The finding as we correct it is that one bond which cost $4625, an asset of the trust estate, was used by Sarah Tomlinson as collateral security for a personal loan, was appropriated by the lender in partial satisfaction thereof and so lost to the trust estate. It is also found that two other bonds costing $1976.33, purchased with funds of the trust estate, are wholly unaccounted for. The defendant claimed on the trial and here that it is not liable for the amount of these items ($6601.33) because it is less than the pecuniary legacy of $10,000 given by the Sperry will to Sarah Tomlinson but which, it is found, was not paid but the entire estate, after payment of other legacies and expenses, was turned over to and accepted by her as life tenant. The defendant is justly entitled to the credit so claimed. The same probate decree which prescribed the bond and its amount ordered the executor to pay the $10,000 legacy to Sarah Tomlinson and contemplated that only the residue of the estate after making that payment, as well as the others directed, should be delivered to her as constituting the life estate. Whatever might have been the effect as against Sarah Tomlinson of her acceptance of all the property as life tenant without requiring absolute payment of the pecuniary bequest, it is fair to assume that the defendant undertook its obligation as her surety in the justified expectation that the order would be complied with and the extent of its potential liability would be limited to the amount of the trust estate after payment of this legacy. The defendant may not now, as it attempted by assignment of error, enlarge the claim made on the trial, as above stated, to one for credit for the entire amount of the cash legacy, and appears to so recognize in its brief, but it is entitled to reduction of damage to the extent of its original claim, i. e., the amount of the lost items, $6601.33.

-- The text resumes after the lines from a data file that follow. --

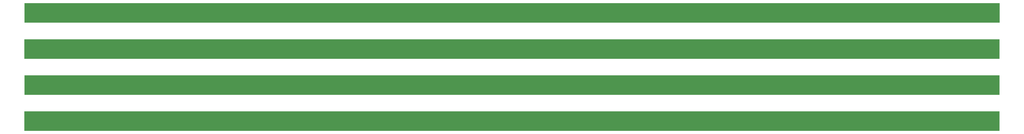
<source format=gbr>
G04 EAGLE Gerber RS-274X export*
G75*
%MOMM*%
%FSLAX34Y34*%
%LPD*%
%INcarbon ink*%
%IPPOS*%
%AMOC8*
5,1,8,0,0,1.08239X$1,22.5*%
G01*

G36*
X5831520Y910671D02*
X5831520Y910671D01*
X5831571Y910673D01*
X5831603Y910691D01*
X5831639Y910699D01*
X5831678Y910732D01*
X5831723Y910756D01*
X5831744Y910786D01*
X5831772Y910809D01*
X5831793Y910856D01*
X5831823Y910898D01*
X5831831Y910940D01*
X5831843Y910968D01*
X5831842Y910998D01*
X5831850Y911040D01*
X5831850Y1020260D01*
X5831839Y1020310D01*
X5831837Y1020361D01*
X5831819Y1020393D01*
X5831811Y1020429D01*
X5831778Y1020468D01*
X5831754Y1020513D01*
X5831724Y1020534D01*
X5831701Y1020562D01*
X5831654Y1020583D01*
X5831612Y1020613D01*
X5831570Y1020621D01*
X5831542Y1020633D01*
X5831512Y1020632D01*
X5831470Y1020640D01*
X370470Y1020640D01*
X370420Y1020629D01*
X370369Y1020627D01*
X370337Y1020609D01*
X370301Y1020601D01*
X370262Y1020568D01*
X370217Y1020544D01*
X370196Y1020514D01*
X370168Y1020491D01*
X370147Y1020444D01*
X370117Y1020402D01*
X370109Y1020360D01*
X370097Y1020332D01*
X370098Y1020302D01*
X370090Y1020260D01*
X370090Y911040D01*
X370101Y910990D01*
X370103Y910939D01*
X370121Y910907D01*
X370129Y910871D01*
X370162Y910832D01*
X370186Y910787D01*
X370216Y910766D01*
X370239Y910738D01*
X370286Y910717D01*
X370328Y910687D01*
X370370Y910679D01*
X370398Y910667D01*
X370428Y910668D01*
X370470Y910660D01*
X5831470Y910660D01*
X5831520Y910671D01*
G37*
G36*
X5831120Y706971D02*
X5831120Y706971D01*
X5831171Y706973D01*
X5831203Y706991D01*
X5831239Y706999D01*
X5831278Y707032D01*
X5831323Y707056D01*
X5831344Y707086D01*
X5831372Y707109D01*
X5831393Y707156D01*
X5831423Y707198D01*
X5831431Y707240D01*
X5831443Y707268D01*
X5831442Y707298D01*
X5831450Y707340D01*
X5831450Y816560D01*
X5831439Y816610D01*
X5831437Y816661D01*
X5831419Y816693D01*
X5831411Y816729D01*
X5831378Y816768D01*
X5831354Y816813D01*
X5831324Y816834D01*
X5831301Y816862D01*
X5831254Y816883D01*
X5831212Y816913D01*
X5831170Y816921D01*
X5831142Y816933D01*
X5831112Y816932D01*
X5831070Y816940D01*
X370070Y816940D01*
X370020Y816929D01*
X369969Y816927D01*
X369937Y816909D01*
X369901Y816901D01*
X369862Y816868D01*
X369817Y816844D01*
X369796Y816814D01*
X369768Y816791D01*
X369747Y816744D01*
X369717Y816702D01*
X369709Y816660D01*
X369697Y816632D01*
X369698Y816602D01*
X369690Y816560D01*
X369690Y707340D01*
X369701Y707290D01*
X369703Y707239D01*
X369721Y707207D01*
X369729Y707171D01*
X369762Y707132D01*
X369786Y707087D01*
X369816Y707066D01*
X369839Y707038D01*
X369886Y707017D01*
X369928Y706987D01*
X369970Y706979D01*
X369998Y706967D01*
X370028Y706968D01*
X370070Y706960D01*
X5831070Y706960D01*
X5831120Y706971D01*
G37*
G36*
X5831220Y503871D02*
X5831220Y503871D01*
X5831271Y503873D01*
X5831303Y503891D01*
X5831339Y503899D01*
X5831378Y503932D01*
X5831423Y503956D01*
X5831444Y503986D01*
X5831472Y504009D01*
X5831493Y504056D01*
X5831523Y504098D01*
X5831531Y504140D01*
X5831543Y504168D01*
X5831542Y504198D01*
X5831550Y504240D01*
X5831550Y613460D01*
X5831539Y613510D01*
X5831537Y613561D01*
X5831519Y613593D01*
X5831511Y613629D01*
X5831478Y613668D01*
X5831454Y613713D01*
X5831424Y613734D01*
X5831401Y613762D01*
X5831354Y613783D01*
X5831312Y613813D01*
X5831270Y613821D01*
X5831242Y613833D01*
X5831212Y613832D01*
X5831170Y613840D01*
X370170Y613840D01*
X370120Y613829D01*
X370069Y613827D01*
X370037Y613809D01*
X370001Y613801D01*
X369962Y613768D01*
X369917Y613744D01*
X369896Y613714D01*
X369868Y613691D01*
X369847Y613644D01*
X369817Y613602D01*
X369809Y613560D01*
X369797Y613532D01*
X369798Y613502D01*
X369790Y613460D01*
X369790Y504240D01*
X369801Y504190D01*
X369803Y504139D01*
X369821Y504107D01*
X369829Y504071D01*
X369862Y504032D01*
X369886Y503987D01*
X369916Y503966D01*
X369939Y503938D01*
X369986Y503917D01*
X370028Y503887D01*
X370070Y503879D01*
X370098Y503867D01*
X370128Y503868D01*
X370170Y503860D01*
X5831170Y503860D01*
X5831220Y503871D01*
G37*
G36*
X5831020Y300671D02*
X5831020Y300671D01*
X5831071Y300673D01*
X5831103Y300691D01*
X5831139Y300699D01*
X5831178Y300732D01*
X5831223Y300756D01*
X5831244Y300786D01*
X5831272Y300809D01*
X5831293Y300856D01*
X5831323Y300898D01*
X5831331Y300940D01*
X5831343Y300968D01*
X5831342Y300998D01*
X5831350Y301040D01*
X5831350Y410260D01*
X5831339Y410310D01*
X5831337Y410361D01*
X5831319Y410393D01*
X5831311Y410429D01*
X5831278Y410468D01*
X5831254Y410513D01*
X5831224Y410534D01*
X5831201Y410562D01*
X5831154Y410583D01*
X5831112Y410613D01*
X5831070Y410621D01*
X5831042Y410633D01*
X5831012Y410632D01*
X5830970Y410640D01*
X369970Y410640D01*
X369920Y410629D01*
X369869Y410627D01*
X369837Y410609D01*
X369801Y410601D01*
X369762Y410568D01*
X369717Y410544D01*
X369696Y410514D01*
X369668Y410491D01*
X369647Y410444D01*
X369617Y410402D01*
X369609Y410360D01*
X369597Y410332D01*
X369598Y410302D01*
X369590Y410260D01*
X369590Y301040D01*
X369601Y300990D01*
X369603Y300939D01*
X369621Y300907D01*
X369629Y300871D01*
X369662Y300832D01*
X369686Y300787D01*
X369716Y300766D01*
X369739Y300738D01*
X369786Y300717D01*
X369828Y300687D01*
X369870Y300679D01*
X369898Y300667D01*
X369928Y300668D01*
X369970Y300660D01*
X5830970Y300660D01*
X5831020Y300671D01*
G37*
M02*

</source>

According to the audit and oral evidence of the defendant’s accountant it appears that computing at their cost the securities in the trust estate at its termination, Sarah Tomlinson was not in default as to total amount of the trust estate and the defendant claims that, therefore, the losses incurred were due to the character of her reinvestments rather than to misappropriation by her of the funds of the estate. This consideration doubtless would be material if the defendant prevailed in its claim, first above discussed, that because of the probate proceedings the Tomlinson estate was entitled to credit for all of the securities at their cost and the relators precluded from taking advantage of the illegality and impropriety of most of the reinvestments. The ruling of the trial court upon that point being sustained we do not understand that complaint is made as to the method of ascertainment of the loss and damages due to improper investments.

There is error in the amount of the judgment only; the case is remanded to the Superior Court with direction to correct the judgment by reducing the principal amount ($61,610.40) to $55,009.07 by deducting $6601.33, and adding interest thereon from March 9th, 1932.

In this opinion the other judges concurred.